• Extracted material:
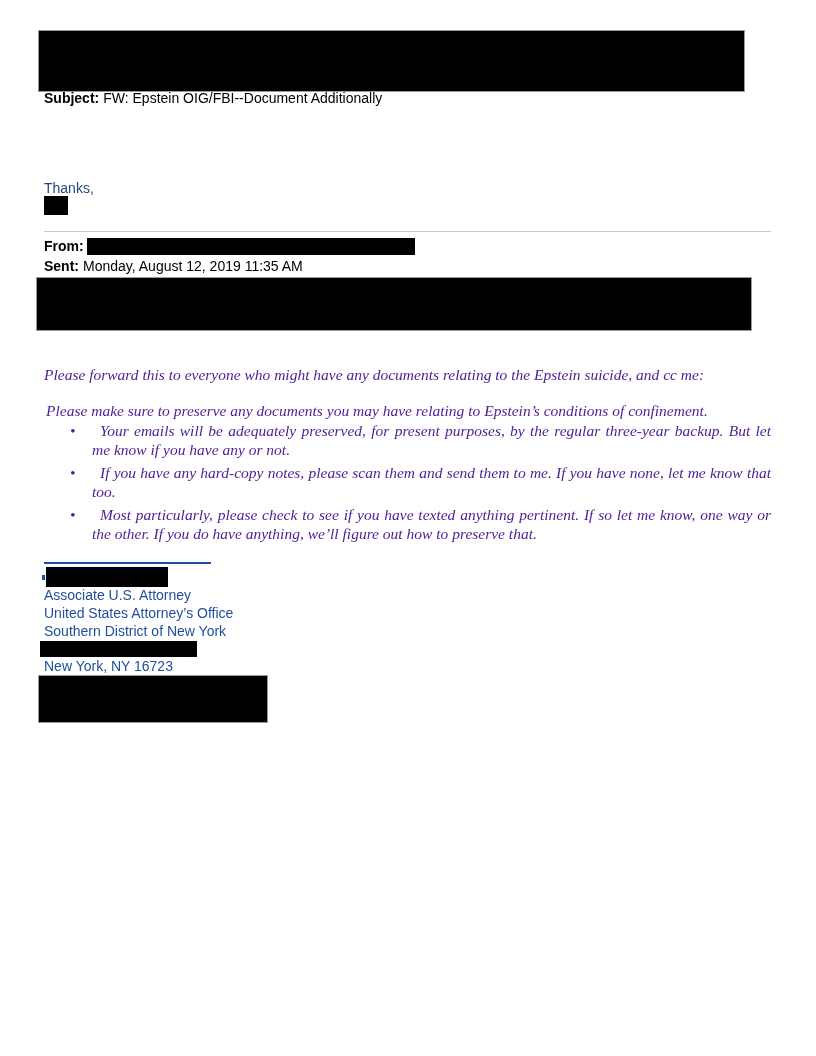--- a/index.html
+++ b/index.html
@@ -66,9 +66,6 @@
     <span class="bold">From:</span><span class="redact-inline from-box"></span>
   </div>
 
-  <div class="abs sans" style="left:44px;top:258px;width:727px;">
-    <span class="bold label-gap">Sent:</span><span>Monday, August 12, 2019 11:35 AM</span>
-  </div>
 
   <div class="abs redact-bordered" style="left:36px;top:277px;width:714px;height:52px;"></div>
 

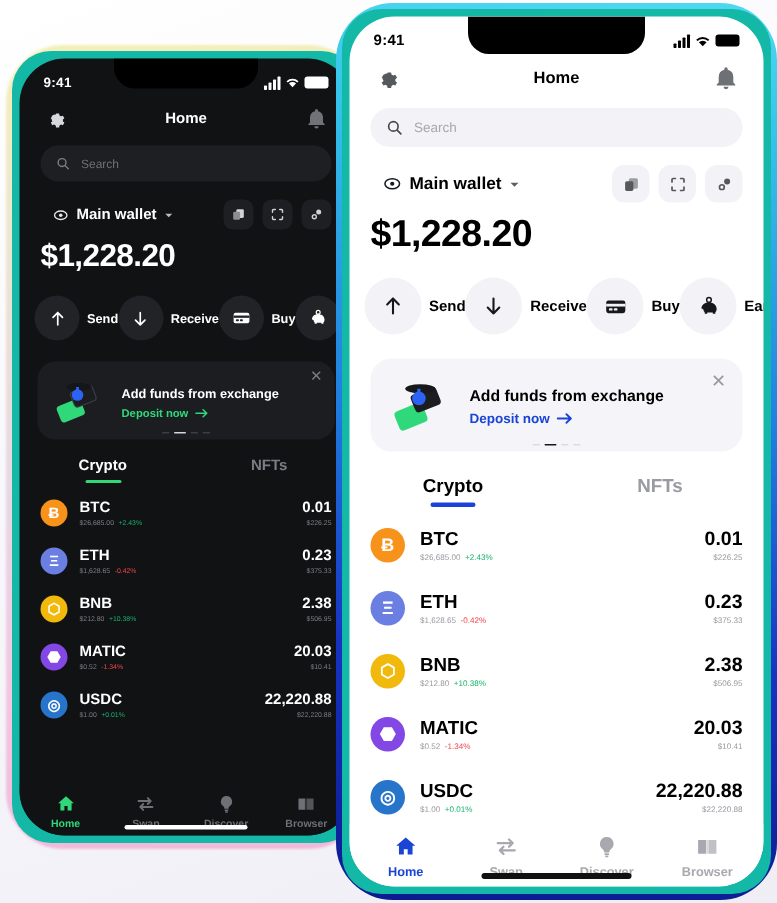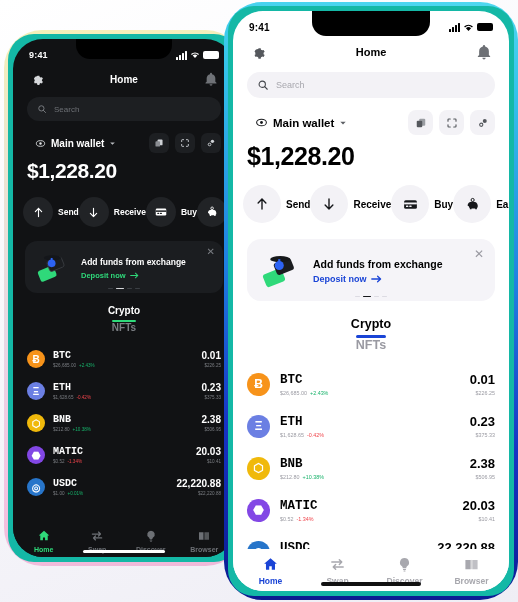--- a/index.html
+++ b/index.html
@@ -181,7 +181,7 @@
   .dots i.on { width:8px; }
 
   
-  .seg { display:flex; margin-top: 12px; flex-direction: column; }
+  .seg { display:flex; margin-top: 12px; }
   #phone-light .seg { margin-top: 16px; }
   .seg-item {
     flex:1; text-align:center; padding-bottom:6px;

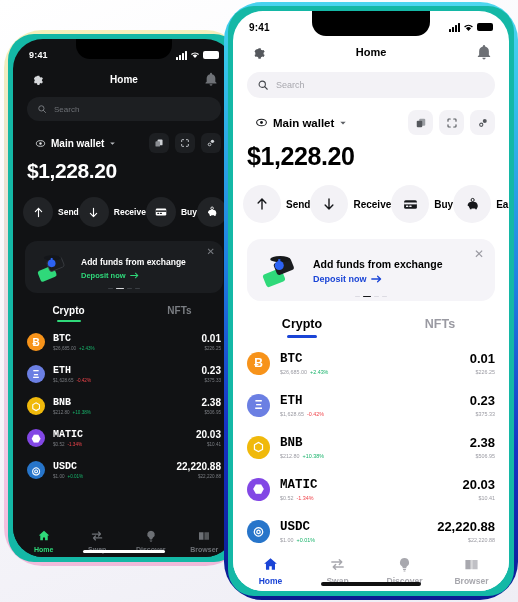--- a/index.html
+++ b/index.html
@@ -208,7 +208,7 @@
   }
   #phone-light .tk-icon { width:23px; height:23px; font-size:12px; }
   .tk-mid { flex:1; min-width:0; }
-  .tk-sym { font-size:10px; font-weight:bold;font-family:Liberation Mono, monospace; }
+  .tk-sym { font-size:10px; font-weight:bold; }
   #phone-light .tk-sym { font-size:12.5px; }
   .tk-sub { font-size:4.6px; margin-top:2px; display:flex; gap:3px; }
   #phone-light .tk-sub { font-size:5.4px; margin-top:3px; }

• Job item:
Check the lines above and copy each one that includes "light".

• Exercise solution:
   #phone-light .seg { margin-top: 16px; }
   #phone-light .tk-icon { width:23px; height:23px; font-size:12px; }
   #phone-light .tk-sym { font-size:12.5px; }
   #phone-light .tk-sub { font-size:5.4px; margin-top:3px; }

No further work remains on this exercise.